Ansari's association with various political parties continued over the years. In 2002, he joined the Jammu and Kashmir National Conference (NC) and successfully contested the election from the Pattan Assembly constituency. However, in 2006, he decided to switch to the People's Democratic Party (PDP). Unfortunately, he faced defeat in the ensuing by-election.

In the 2008 elections, Ansari secured a significant win on a PDP ticket, further solidifying his political standing within the state. As of 2014, he was nominated as the party's candidate for the forthcoming assembly elections, reflecting the trust and support he enjoyed within the party ranks. After his death, his son, Molvi Imran Reza Ansari who was earlier the party’s candidate from Zadibal constituency, was nominated as party candidate for Pattan constituency, and won with a landslide achieving the highest victory margin in the J&K Elections 2014.

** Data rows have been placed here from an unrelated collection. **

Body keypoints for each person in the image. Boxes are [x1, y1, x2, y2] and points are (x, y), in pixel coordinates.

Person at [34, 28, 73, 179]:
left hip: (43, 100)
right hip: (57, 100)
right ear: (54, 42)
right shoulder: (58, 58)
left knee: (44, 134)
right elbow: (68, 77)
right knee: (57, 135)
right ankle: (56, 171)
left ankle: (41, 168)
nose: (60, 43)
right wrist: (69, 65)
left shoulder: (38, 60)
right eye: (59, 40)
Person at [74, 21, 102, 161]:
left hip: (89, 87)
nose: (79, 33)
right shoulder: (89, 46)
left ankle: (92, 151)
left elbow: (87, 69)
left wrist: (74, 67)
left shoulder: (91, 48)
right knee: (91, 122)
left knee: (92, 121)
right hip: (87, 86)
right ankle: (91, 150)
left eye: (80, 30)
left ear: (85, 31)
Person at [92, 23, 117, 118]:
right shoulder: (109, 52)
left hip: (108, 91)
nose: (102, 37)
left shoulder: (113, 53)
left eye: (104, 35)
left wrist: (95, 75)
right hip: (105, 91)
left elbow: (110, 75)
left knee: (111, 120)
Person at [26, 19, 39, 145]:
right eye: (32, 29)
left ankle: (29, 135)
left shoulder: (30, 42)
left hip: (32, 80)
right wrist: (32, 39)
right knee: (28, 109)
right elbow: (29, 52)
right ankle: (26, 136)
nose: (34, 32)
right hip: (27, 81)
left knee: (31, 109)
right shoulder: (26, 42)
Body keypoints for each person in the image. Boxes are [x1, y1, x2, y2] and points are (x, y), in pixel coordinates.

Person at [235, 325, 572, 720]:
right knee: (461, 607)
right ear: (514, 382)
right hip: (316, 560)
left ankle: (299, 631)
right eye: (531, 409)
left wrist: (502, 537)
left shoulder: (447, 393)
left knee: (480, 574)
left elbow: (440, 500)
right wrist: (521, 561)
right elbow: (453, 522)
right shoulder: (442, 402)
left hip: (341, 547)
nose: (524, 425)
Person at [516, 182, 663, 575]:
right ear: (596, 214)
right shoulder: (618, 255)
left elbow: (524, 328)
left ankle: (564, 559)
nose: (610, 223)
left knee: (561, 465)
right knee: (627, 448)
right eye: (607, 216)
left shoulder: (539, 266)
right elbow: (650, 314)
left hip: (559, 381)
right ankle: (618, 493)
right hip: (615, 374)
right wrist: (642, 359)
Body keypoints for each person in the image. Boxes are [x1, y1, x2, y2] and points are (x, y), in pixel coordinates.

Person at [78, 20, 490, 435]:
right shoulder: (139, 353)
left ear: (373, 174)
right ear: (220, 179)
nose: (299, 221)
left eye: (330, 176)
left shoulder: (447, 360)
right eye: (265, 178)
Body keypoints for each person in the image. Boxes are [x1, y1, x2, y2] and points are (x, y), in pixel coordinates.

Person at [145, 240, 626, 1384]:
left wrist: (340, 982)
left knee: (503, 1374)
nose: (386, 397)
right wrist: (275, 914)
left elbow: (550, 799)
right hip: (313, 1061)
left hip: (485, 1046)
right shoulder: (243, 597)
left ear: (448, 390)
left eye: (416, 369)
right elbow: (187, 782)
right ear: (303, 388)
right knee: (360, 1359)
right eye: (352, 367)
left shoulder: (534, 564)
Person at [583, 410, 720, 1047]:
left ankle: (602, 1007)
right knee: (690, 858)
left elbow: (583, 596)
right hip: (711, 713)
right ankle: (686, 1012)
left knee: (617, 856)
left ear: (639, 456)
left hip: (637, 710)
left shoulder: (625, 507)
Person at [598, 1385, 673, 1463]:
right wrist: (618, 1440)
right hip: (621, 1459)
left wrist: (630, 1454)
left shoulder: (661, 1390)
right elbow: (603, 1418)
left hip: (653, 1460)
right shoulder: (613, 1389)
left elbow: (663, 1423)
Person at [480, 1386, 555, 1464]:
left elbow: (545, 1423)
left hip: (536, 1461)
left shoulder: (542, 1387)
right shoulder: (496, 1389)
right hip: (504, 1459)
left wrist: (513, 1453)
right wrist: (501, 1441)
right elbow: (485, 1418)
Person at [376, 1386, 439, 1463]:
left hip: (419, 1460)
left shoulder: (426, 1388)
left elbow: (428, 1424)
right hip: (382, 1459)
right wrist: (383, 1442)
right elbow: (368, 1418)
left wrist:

== Electoral performance ==

| Election | Constituency | Party |  | Result | Votes % | Opposition Candidate | Opposition Party |  | Opposition vote % | Ref |
|---|---|---|---|---|---|---|---|---|---|---|
| 2008 | Pattan |  | JKPDP | Won | 51.14% | Abdul Rashid Shaheen |  | JKNC | 23.30% |  |
| 2006 By-election | Pattan |  | JKPDP | Lost | 45.51% | Sheikh Mustafa Kamal |  | JKNC | 50.77% |  |
| 2002 | Pattan |  | JKNC | Won | 52.63% | Dr. Abdul Ahad Yatoo |  | INC | 45.10% |  |
| 1996 | Pattan |  | INC | Won | 45.94% | Abdul Rashid Shaheen |  | JD | 25.66% |  |
| 1983 | Pattan |  | INC | Won | 39.22% | Abdul Aziz Parrey |  | JKNC | 36.36% |  |
| 1977 | Pattan |  | JP | Lost | 43.69% | Abdul Rashid Shaheen |  | JKNC | 53.99% |  |

==Assassinations==
Ansari was thrice the target of unsuccessful assassination attempts. In June 2000, Ansari barely escaped the explosion of a landmine while addressing a religious congregation at Gund Khwaja Qasim. The blast killed twelve of his followers. On 1 September 2000, Ansari was injured by an IED explosion that killed two policemen and a driver.

==Death==
Ansari died at his residence in Dar ul Jawad, Qamarwari, Srinagar on the morning of 30 September 2014 after a prolonged liver illness. Ansari had been undergoing specialized treatment in the United States. Various political, religious and social leaders offered condolences. Several hundred thousand people attended his funeral, shops were closed, and all activities were halted in Shia dominated areas, as a final adieu to their beloved leader. People from all spheres, faiths, and backgrounds attended his funeral and, internationally as well condolences were issues. His funeral procession was taken from his residence in Qamarwari to Imambara Zadibal where Namaz e Jenazah was offered. He was buried in his ancestral graveyard, Baba Mazar, Alamgari Bazar, Zadibal, Srinagar.